(Beginning of Excerpted records)
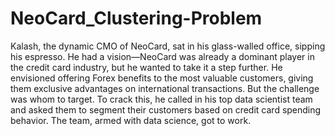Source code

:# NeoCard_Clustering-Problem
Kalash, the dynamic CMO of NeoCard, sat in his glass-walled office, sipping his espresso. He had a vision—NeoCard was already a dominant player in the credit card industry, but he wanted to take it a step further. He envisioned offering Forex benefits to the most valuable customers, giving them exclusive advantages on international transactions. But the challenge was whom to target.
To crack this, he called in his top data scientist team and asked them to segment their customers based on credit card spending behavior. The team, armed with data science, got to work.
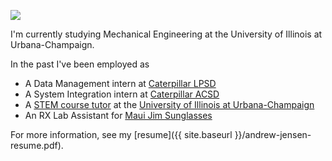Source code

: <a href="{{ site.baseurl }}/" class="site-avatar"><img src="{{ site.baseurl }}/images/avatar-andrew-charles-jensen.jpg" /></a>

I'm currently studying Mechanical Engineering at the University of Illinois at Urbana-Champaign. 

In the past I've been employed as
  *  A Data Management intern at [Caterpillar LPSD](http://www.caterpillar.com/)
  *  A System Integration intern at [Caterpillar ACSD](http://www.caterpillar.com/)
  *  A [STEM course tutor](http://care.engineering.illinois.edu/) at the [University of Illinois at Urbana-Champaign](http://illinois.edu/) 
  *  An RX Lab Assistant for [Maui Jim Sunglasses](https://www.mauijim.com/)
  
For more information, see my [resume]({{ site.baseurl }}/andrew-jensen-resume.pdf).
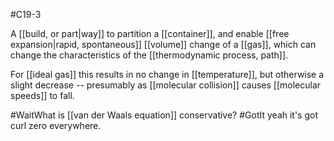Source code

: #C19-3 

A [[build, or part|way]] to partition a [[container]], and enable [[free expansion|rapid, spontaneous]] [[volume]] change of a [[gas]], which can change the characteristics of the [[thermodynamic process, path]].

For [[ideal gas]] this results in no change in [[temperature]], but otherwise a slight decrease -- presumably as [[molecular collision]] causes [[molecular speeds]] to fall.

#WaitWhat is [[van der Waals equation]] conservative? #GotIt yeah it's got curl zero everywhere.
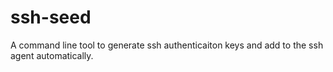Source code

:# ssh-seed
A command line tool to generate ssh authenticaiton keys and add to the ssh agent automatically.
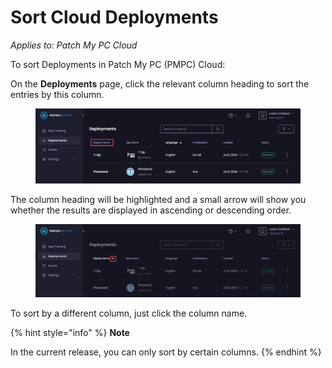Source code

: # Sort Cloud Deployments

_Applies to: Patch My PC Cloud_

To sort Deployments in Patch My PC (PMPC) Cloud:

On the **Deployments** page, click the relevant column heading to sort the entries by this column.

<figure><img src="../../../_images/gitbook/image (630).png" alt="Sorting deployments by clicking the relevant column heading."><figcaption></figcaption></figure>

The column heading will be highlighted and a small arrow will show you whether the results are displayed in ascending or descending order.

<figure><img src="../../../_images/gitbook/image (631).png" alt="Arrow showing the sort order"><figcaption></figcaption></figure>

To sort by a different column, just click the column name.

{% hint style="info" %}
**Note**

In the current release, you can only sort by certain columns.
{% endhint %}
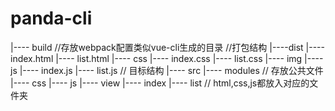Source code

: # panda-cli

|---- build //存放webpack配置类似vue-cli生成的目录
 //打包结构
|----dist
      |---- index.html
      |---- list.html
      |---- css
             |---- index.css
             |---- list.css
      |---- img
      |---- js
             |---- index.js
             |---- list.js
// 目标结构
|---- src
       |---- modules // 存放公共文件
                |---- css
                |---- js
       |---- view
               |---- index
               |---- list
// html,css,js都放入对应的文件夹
(End of Excerpted records)
Task prompt: Reproduce the text of every one of these records word for word, leaving out the pictures.

Answer below:
Source code

:# NeoCard_Clustering-Problem
Kalash, the dynamic CMO of NeoCard, sat in his glass-walled office, sipping his espresso. He had a vision—NeoCard was already a dominant player in the credit card industry, but he wanted to take it a step further. He envisioned offering Forex benefits to the most valuable customers, giving them exclusive advantages on international transactions. But the challenge was whom to target.
To crack this, he called in his top data scientist team and asked them to segment their customers based on credit card spending behavior. The team, armed with data science, got to work.
Source code

: <a href="{{ site.baseurl }}/" class="site-avatar"><img src="{{ site.baseurl }}/images/avatar-andrew-charles-jensen.jpg" /></a>

I'm currently studying Mechanical Engineering at the University of Illinois at Urbana-Champaign. 

In the past I've been employed as
  *  A Data Management intern at [Caterpillar LPSD](http://www.caterpillar.com/)
  *  A System Integration intern at [Caterpillar ACSD](http://www.caterpillar.com/)
  *  A [STEM course tutor](http://care.engineering.illinois.edu/) at the [University of Illinois at Urbana-Champaign](http://illinois.edu/) 
  *  An RX Lab Assistant for [Maui Jim Sunglasses](https://www.mauijim.com/)
  
For more information, see my [resume]({{ site.baseurl }}/andrew-jensen-resume.pdf).
Source code

: #C19-3 

A [[build, or part|way]] to partition a [[container]], and enable [[free expansion|rapid, spontaneous]] [[volume]] change of a [[gas]], which can change the characteristics of the [[thermodynamic process, path]].

For [[ideal gas]] this results in no change in [[temperature]], but otherwise a slight decrease -- presumably as [[molecular collision]] causes [[molecular speeds]] to fall.

#WaitWhat is [[van der Waals equation]] conservative? #GotIt yeah it's got curl zero everywhere.
Source code

:# ssh-seed
A command line tool to generate ssh authenticaiton keys and add to the ssh agent automatically.
Source code

: # Sort Cloud Deployments

_Applies to: Patch My PC Cloud_

To sort Deployments in Patch My PC (PMPC) Cloud:

On the **Deployments** page, click the relevant column heading to sort the entries by this column.

<figure><img src="../../../_images/gitbook/image (630).png" alt="Sorting deployments by clicking the relevant column heading."><figcaption></figcaption></figure>

The column heading will be highlighted and a small arrow will show you whether the results are displayed in ascending or descending order.

<figure><img src="../../../_images/gitbook/image (631).png" alt="Arrow showing the sort order"><figcaption></figcaption></figure>

To sort by a different column, just click the column name.

{% hint style="info" %}
**Note**

In the current release, you can only sort by certain columns.
{% endhint %}
Source code

: # panda-cli

|---- build //存放webpack配置类似vue-cli生成的目录
 //打包结构
|----dist
      |---- index.html
      |---- list.html
      |---- css
             |---- index.css
             |---- list.css
      |---- img
      |---- js
             |---- index.js
             |---- list.js
// 目标结构
|---- src
       |---- modules // 存放公共文件
                |---- css
                |---- js
       |---- view
               |---- index
               |---- list
// html,css,js都放入对应的文件夹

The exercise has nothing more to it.